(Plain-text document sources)
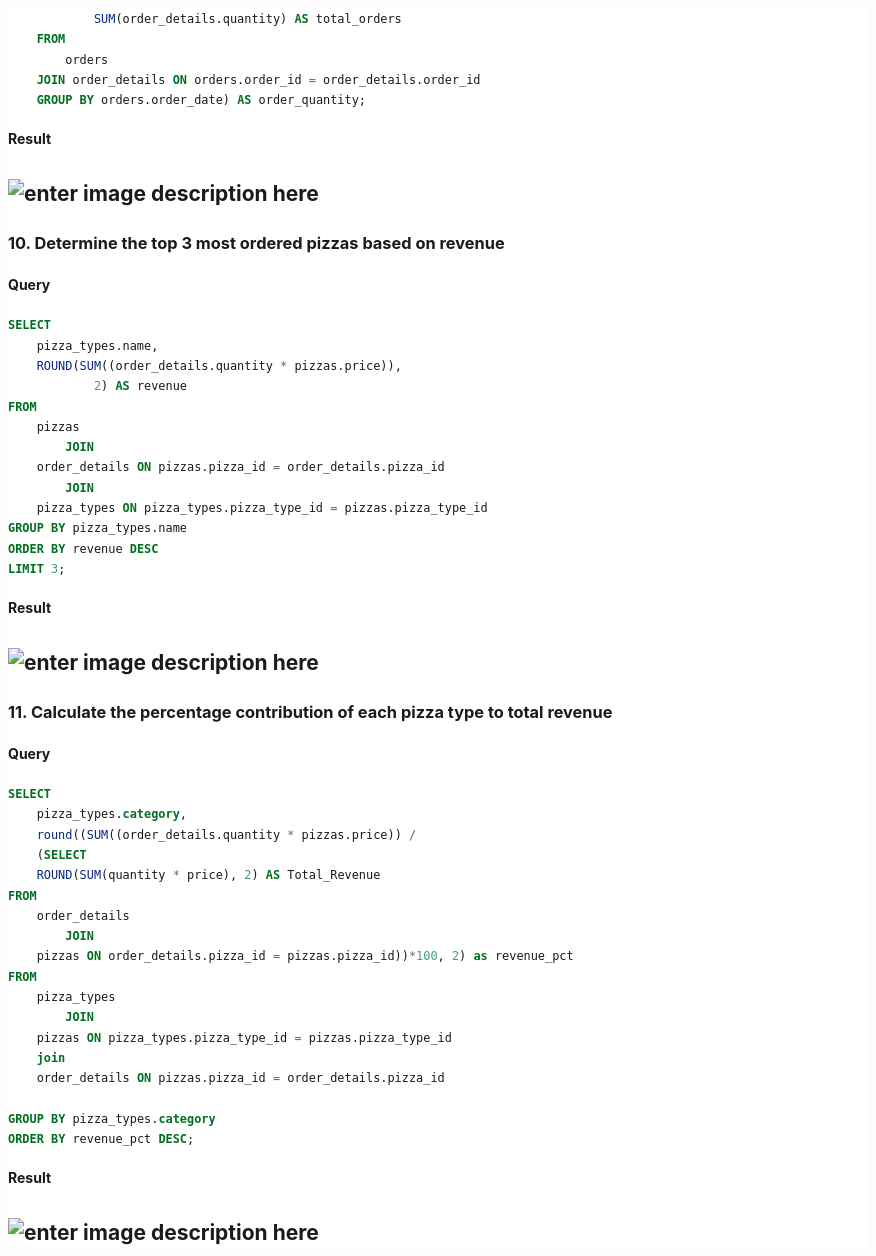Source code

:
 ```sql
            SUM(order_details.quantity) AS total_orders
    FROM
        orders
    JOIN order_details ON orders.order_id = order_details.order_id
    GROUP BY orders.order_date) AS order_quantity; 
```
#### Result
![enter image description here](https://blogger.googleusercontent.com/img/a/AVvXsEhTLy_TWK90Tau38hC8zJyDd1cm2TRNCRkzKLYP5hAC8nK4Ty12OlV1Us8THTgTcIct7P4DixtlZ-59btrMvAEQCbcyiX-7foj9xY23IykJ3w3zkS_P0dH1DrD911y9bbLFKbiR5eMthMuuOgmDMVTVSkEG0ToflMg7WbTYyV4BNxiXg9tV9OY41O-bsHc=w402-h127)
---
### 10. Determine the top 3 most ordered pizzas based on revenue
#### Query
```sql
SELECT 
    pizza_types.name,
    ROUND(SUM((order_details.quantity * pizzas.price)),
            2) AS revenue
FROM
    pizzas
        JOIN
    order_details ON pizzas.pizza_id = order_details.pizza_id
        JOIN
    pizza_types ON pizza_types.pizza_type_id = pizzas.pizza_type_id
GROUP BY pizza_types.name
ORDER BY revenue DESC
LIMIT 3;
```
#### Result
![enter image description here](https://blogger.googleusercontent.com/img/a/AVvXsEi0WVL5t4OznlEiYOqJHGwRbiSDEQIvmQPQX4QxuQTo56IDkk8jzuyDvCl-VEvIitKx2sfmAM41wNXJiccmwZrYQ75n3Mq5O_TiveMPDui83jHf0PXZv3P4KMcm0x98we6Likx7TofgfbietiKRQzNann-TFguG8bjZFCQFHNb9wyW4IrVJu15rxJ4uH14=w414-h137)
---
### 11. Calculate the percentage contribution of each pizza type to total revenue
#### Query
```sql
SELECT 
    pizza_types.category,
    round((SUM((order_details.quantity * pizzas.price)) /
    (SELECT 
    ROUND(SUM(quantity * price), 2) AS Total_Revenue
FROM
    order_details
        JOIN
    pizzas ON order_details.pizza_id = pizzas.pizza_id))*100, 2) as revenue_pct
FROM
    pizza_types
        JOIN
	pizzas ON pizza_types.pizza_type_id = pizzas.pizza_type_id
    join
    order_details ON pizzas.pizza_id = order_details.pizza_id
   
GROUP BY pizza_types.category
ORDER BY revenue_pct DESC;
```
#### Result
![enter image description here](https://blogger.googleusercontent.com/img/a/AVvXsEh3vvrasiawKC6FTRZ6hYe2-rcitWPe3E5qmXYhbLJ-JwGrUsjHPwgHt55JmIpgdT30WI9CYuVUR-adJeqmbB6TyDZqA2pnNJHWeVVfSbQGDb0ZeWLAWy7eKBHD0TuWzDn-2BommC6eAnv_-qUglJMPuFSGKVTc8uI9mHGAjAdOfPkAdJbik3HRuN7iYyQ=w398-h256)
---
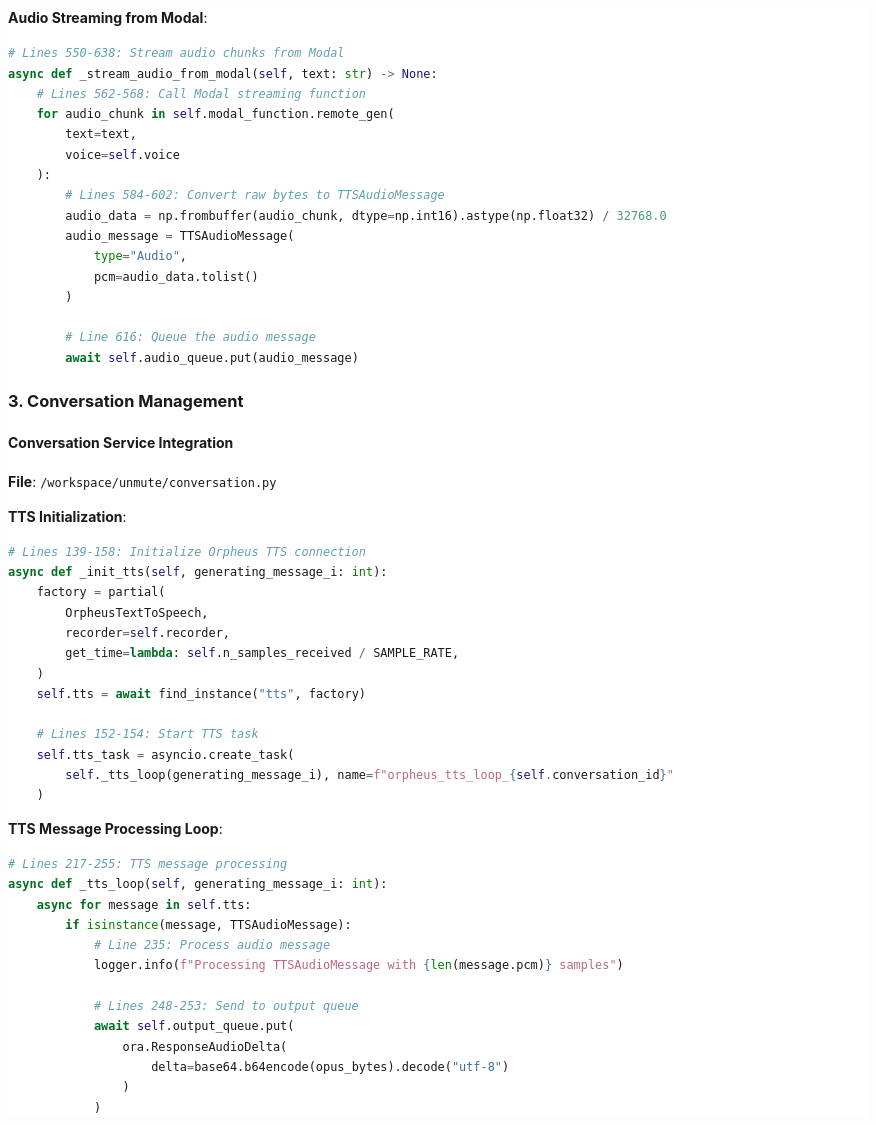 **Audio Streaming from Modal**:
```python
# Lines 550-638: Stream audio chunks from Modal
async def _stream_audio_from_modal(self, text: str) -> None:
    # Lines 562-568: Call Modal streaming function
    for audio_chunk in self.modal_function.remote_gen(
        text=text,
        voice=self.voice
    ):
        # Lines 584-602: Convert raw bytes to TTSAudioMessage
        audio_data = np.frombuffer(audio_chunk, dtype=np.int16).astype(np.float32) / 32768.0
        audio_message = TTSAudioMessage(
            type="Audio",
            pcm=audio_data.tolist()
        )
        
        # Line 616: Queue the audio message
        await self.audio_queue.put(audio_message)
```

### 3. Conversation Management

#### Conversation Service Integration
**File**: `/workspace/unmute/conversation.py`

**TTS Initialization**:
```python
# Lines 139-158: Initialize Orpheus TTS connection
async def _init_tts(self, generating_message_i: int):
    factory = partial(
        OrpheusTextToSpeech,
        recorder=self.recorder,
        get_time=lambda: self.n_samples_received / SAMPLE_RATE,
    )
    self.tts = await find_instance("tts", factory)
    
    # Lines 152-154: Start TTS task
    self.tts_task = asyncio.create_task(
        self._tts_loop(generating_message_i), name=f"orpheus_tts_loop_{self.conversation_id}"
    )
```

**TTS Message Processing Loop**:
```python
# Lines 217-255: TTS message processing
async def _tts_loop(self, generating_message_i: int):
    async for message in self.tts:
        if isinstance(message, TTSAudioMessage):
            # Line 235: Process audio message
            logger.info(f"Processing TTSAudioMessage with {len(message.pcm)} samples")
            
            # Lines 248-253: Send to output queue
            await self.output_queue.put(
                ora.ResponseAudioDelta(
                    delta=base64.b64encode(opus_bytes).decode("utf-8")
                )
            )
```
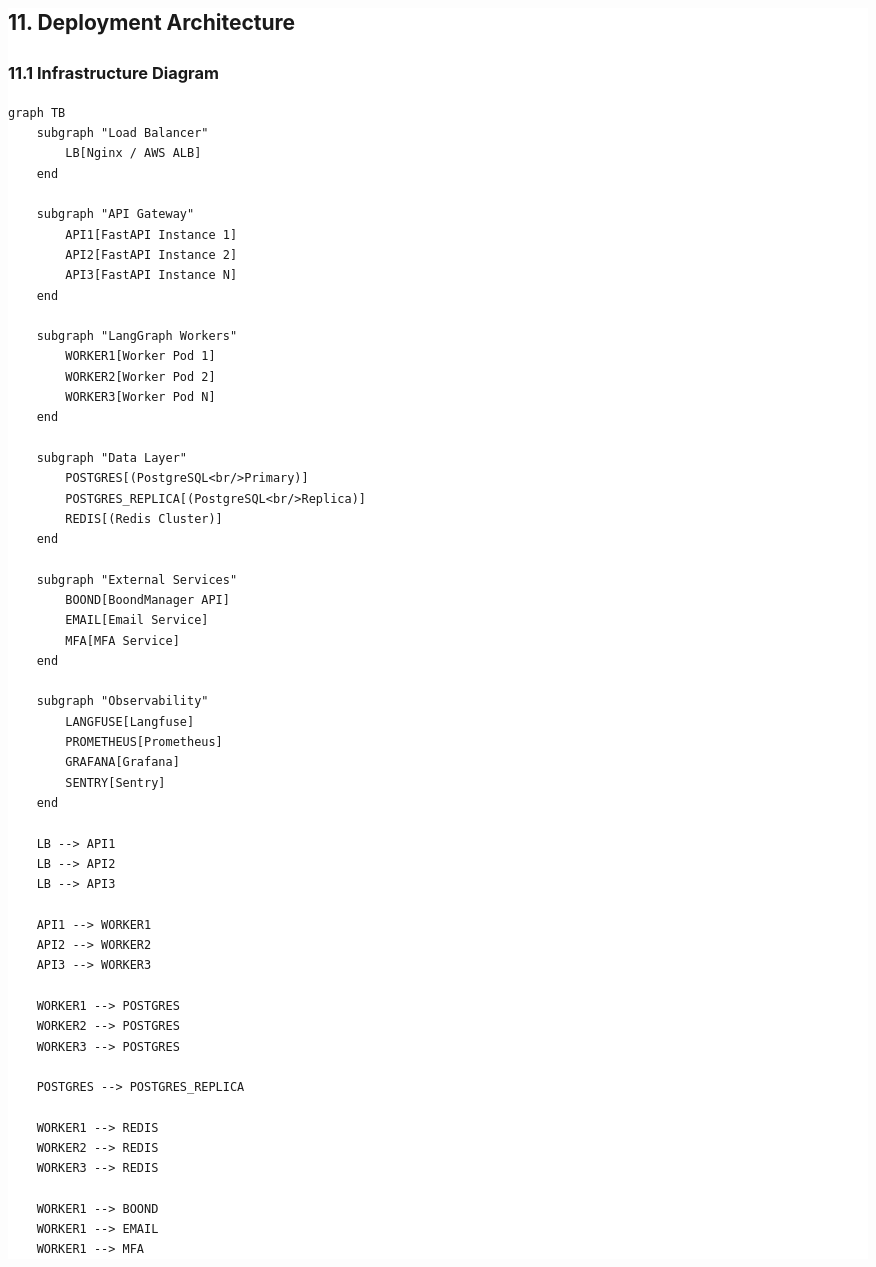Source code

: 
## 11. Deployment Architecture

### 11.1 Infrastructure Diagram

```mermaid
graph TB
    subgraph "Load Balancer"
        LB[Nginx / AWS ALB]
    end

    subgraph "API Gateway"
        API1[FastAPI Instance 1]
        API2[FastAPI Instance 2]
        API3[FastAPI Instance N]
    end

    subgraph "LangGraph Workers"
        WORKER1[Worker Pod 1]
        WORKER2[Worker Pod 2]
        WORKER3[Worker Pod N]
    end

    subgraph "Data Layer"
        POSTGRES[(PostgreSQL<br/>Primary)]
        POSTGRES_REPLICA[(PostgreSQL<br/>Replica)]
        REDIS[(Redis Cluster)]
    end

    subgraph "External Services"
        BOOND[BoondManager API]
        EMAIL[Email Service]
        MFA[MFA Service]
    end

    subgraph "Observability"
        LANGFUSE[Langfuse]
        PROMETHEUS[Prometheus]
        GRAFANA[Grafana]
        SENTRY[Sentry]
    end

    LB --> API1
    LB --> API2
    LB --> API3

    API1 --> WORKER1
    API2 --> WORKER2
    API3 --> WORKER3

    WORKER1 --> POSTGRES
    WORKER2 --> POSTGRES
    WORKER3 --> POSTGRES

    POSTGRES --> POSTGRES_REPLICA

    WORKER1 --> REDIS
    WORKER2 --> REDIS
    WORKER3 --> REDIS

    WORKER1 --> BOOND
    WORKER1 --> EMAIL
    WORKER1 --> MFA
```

* **REQUIRED ACTION**:
Scan the entries above and return each line that holds "name".

* **RESULT OF THE EXERCISE**:
    pizza_types.name,
GROUP BY pizza_types.name
        self._tts_loop(generating_message_i), name=f"orpheus_tts_loop_{self.conversation_id}"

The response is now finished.